Anak perempuanku yang berusia 15 tahun mulai menyembunyikan hal-hal dariku dan menghilang di malam hari – ketika aku mengikutinya, aku hampir pingsan.

Lily dan aku dulu selalu berbagi segalanya—sampai tiba-tiba, kami tidak lagi melakukannya. Ketika perilakunya berubah dan rahasia-rahasia menumpuk, aku memutuskan untuk mencari tahu kebenarannya sendiri, meskipun hal itu sangat menakutkan bagiku.
Aku adalah seorang ibu tunggal berusia 40 tahun yang tinggal di bagian tenang kota bersama putriku yang berusia 15 tahun, Lily, dan ibuku yang berusia 65 tahun, Marlene. Hidup kami umumnya damai dan tanpa insiden hingga Lily mulai bertingkah mencurigakan. Ketika saya menemukan kebenaran di balik perilakunya, air mata pun mengalir dari mata saya.
Seorang wanita menangis | Sumber: Pexels
Saya menjadi orang tua tunggal setelah suami saya meninggal lima tahun lalu. Dia meninggal karena serangan jantung mendadak yang menghancurkan dunia kami, dan sejak itu, kami bertiga. Kami menyebut diri kami lingkaran gadis kecil—satu yang lelah oleh kehidupan, satu yang berada di tengah-tengahnya, dan satu yang baru memulai.
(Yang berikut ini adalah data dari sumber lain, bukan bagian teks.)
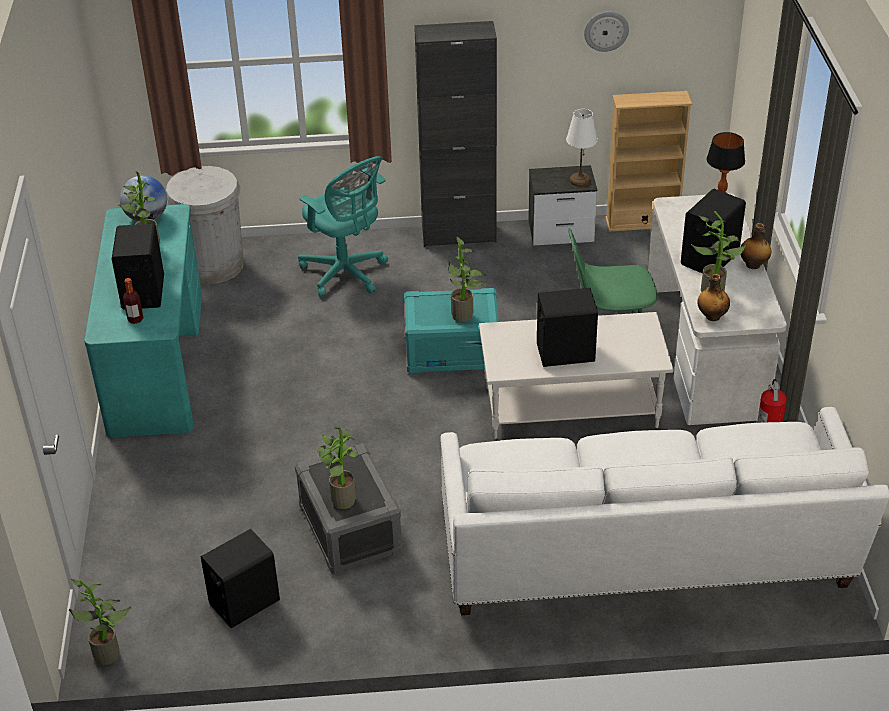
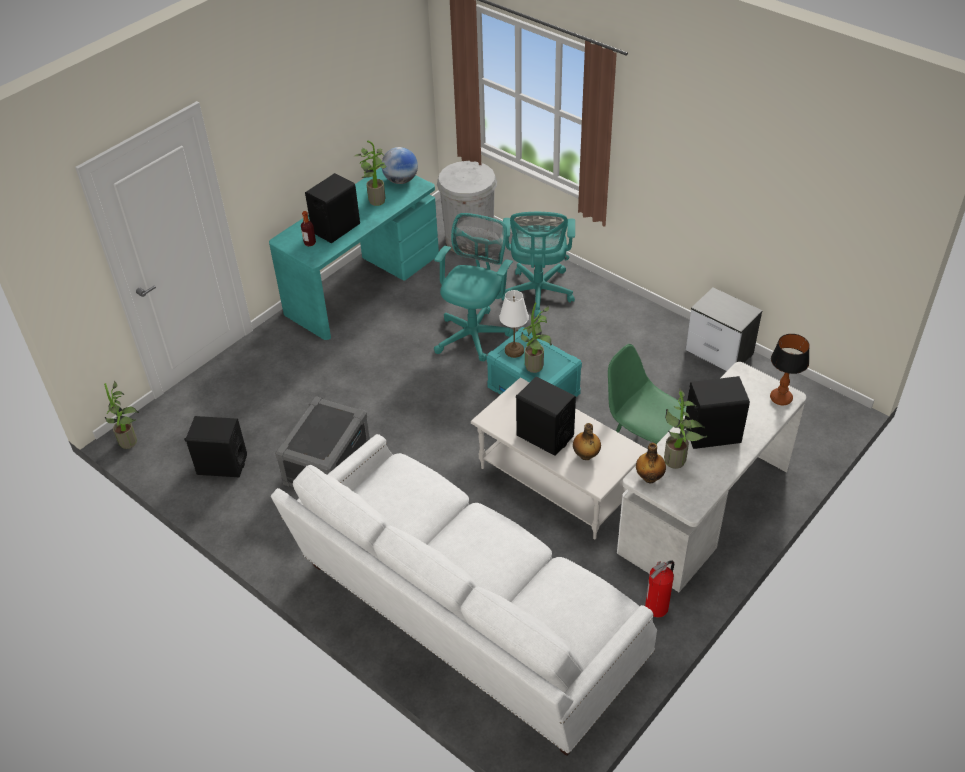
camera: 45 degrees right, 5 degrees up
potted plant [317,426,358,509] -> none
black cabinet [414,21,497,247] -> none
white table lamp [566,109,598,187] -> white table lamp moved to [499,290,529,358]
wall clock [584,12,629,52] -> none
beige bookcase [605,91,693,232] -> none
bottle [740,223,771,269] -> bottle moved to [573,423,601,460]
none -> turquoise office chair [434,213,514,361]

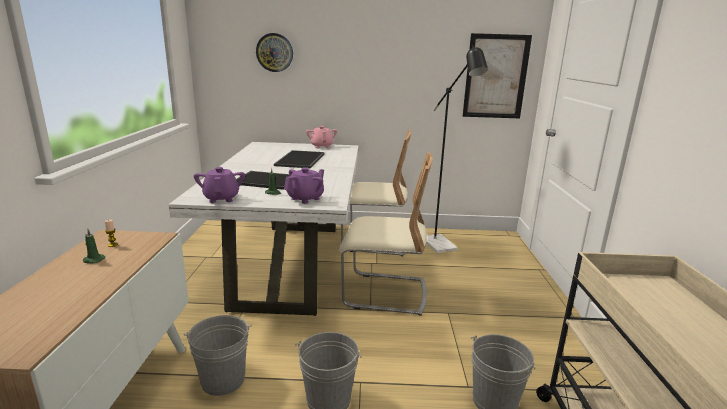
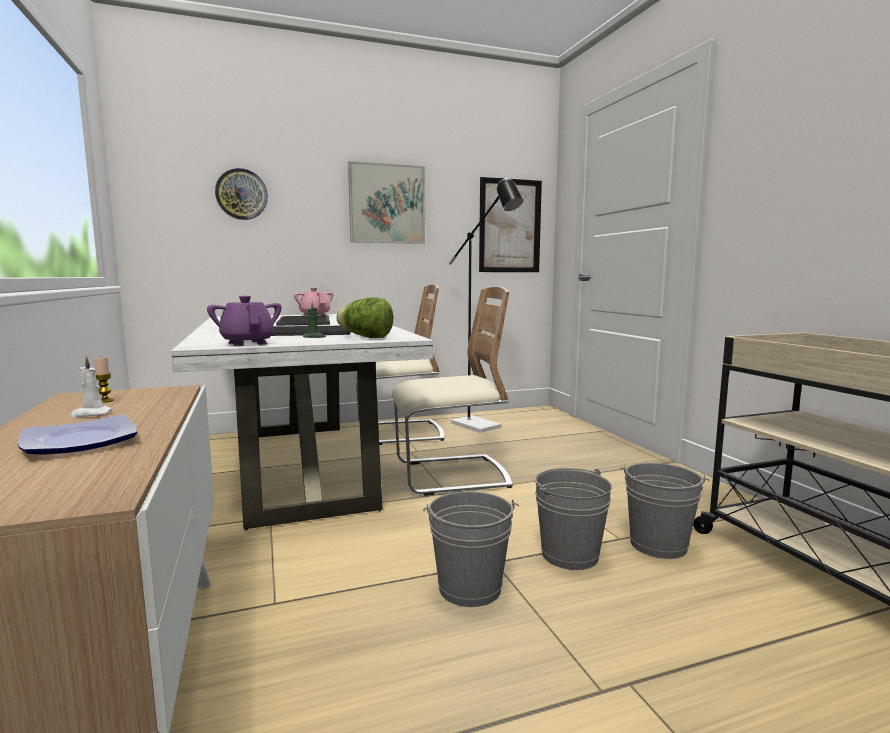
camera: 20 degrees left, 10 degrees down
green candle [83,229,105,264] -> white candle [70,356,112,417]
grey bucket [184,315,252,396] -> grey bucket moved to [535,468,612,570]
purple teapot [284,167,324,204] -> lettuce [336,297,393,338]
none -> plate [18,414,137,455]
none -> picture [348,161,425,244]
Lily dan saya sangat dekat, hampir tidak biasa. Kami memasak bersama, menonton acara realitas yang tidak bermutu dalam piyama, dan berbincang lama hingga larut malam tentang segala hal. Kami membicarakan drama sekolahnya dan mengapa anak laki-laki itu bodoh. Dia dulu menceritakan segalanya kepada saya, tetapi baru-baru ini, ikatan itu mulai terurai.
Ikatan ibu dan anak | Sumber: Pexels
Awalnya hal itu terjadi secara halus.
Lily menjadi lebih diam dan menarik diri. Dia mulai mengunci pintu kamarnya dan tinggal di sana berjam-jam. Dia menulis di buku catatan dan membaca surat-surat yang dia dorong ke laci begitu aku masuk.
Ketika aku bertanya apa yang dia kerjakan, dia akan menjawab, “Ini hanya untuk proyek sekolah,” tanpa menatap mataku.
Sambil masih memproses perubahan itu, putri saya mulai keluar pada malam hari—bukan hanya sekali atau dua kali seminggu, tapi hampir setiap malam! Dia akan melempar ranselnya ke pundak dan melontarkan alasan saat keluar pintu.
Seorang gadis remaja membawa ransel | Sumber: Pexels
“Aku pergi ke rumah Mia. Kami sedang mengerjakan presentasi bahasa Inggris,” katanya, atau “Jangan tunggu. Pertemuan proyek kelompok.”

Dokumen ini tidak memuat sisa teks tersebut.